Top of Data for this exercise
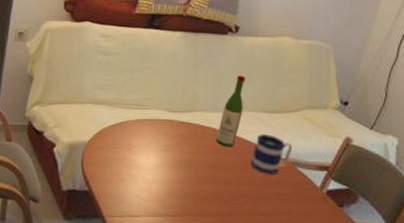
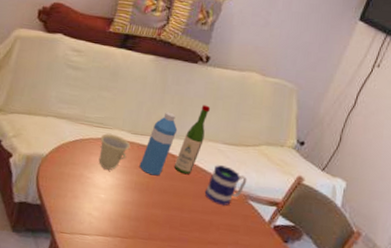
cup: none [139,114,170,150] -> present [98,133,131,170]
water bottle: none [181,86,215,151] -> present [139,111,178,176]

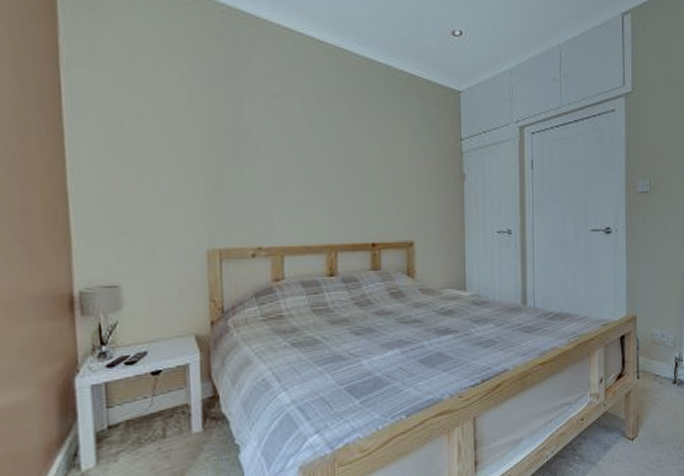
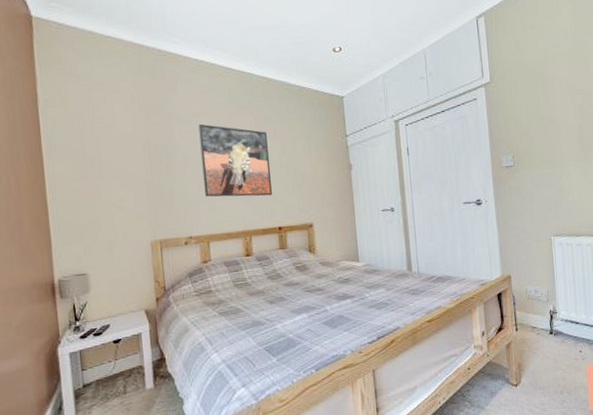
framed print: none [277,107,367,204] -> present [198,123,273,197]

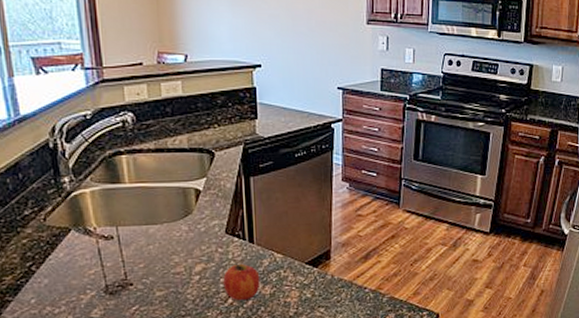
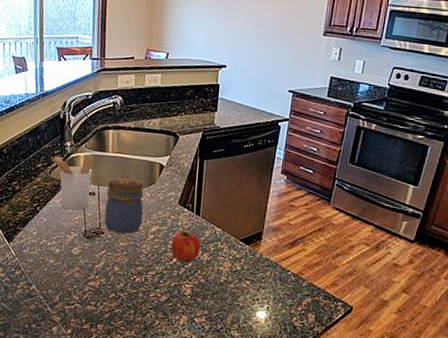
utensil holder: none [43,190,106,263] -> present [51,155,94,211]
jar: none [128,210,183,281] -> present [104,176,144,234]

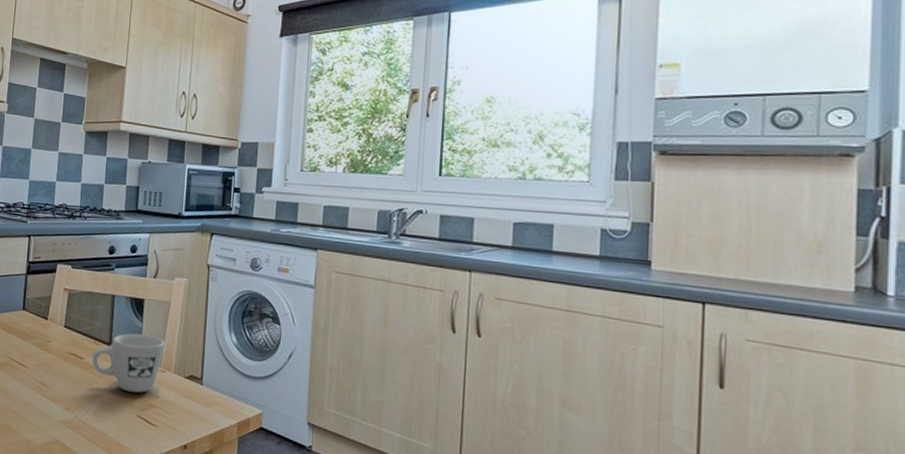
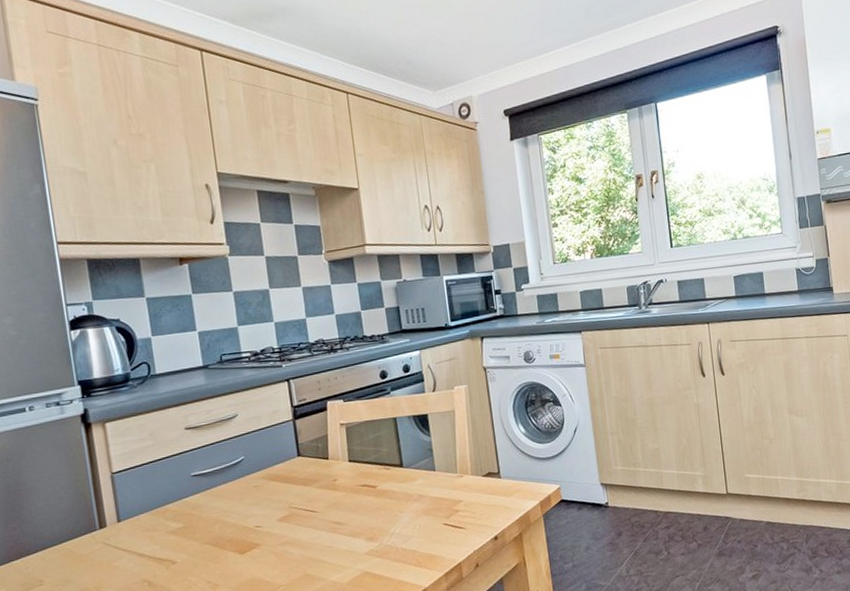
mug: present [92,333,165,393] -> none [385,446,458,505]

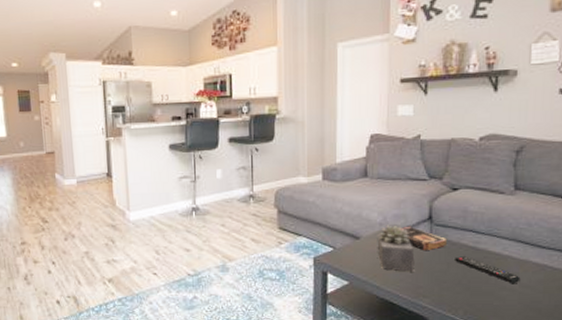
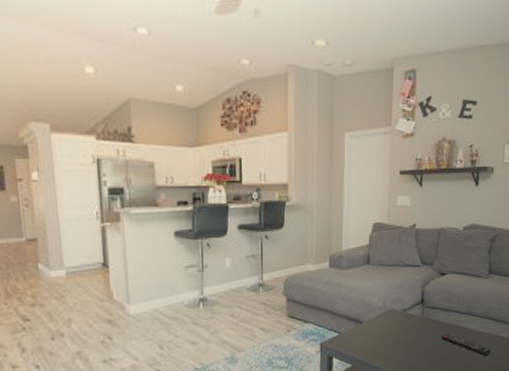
succulent plant: present [377,225,415,272] -> none [377,309,409,352]
book: present [401,226,446,250] -> none [397,309,435,331]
Bottom of Data for this exercise
Task prompt
Please output exactly the lines of the data above, from its first line through the line with "mug: present [92,333,165,393]", and nothing else; drop the pictures.

Solution to the exercise
cup: none [139,114,170,150] -> present [98,133,131,170]
water bottle: none [181,86,215,151] -> present [139,111,178,176]

framed print: none [277,107,367,204] -> present [198,123,273,197]

utensil holder: none [43,190,106,263] -> present [51,155,94,211]
jar: none [128,210,183,281] -> present [104,176,144,234]

mug: present [92,333,165,393] -> none [385,446,458,505]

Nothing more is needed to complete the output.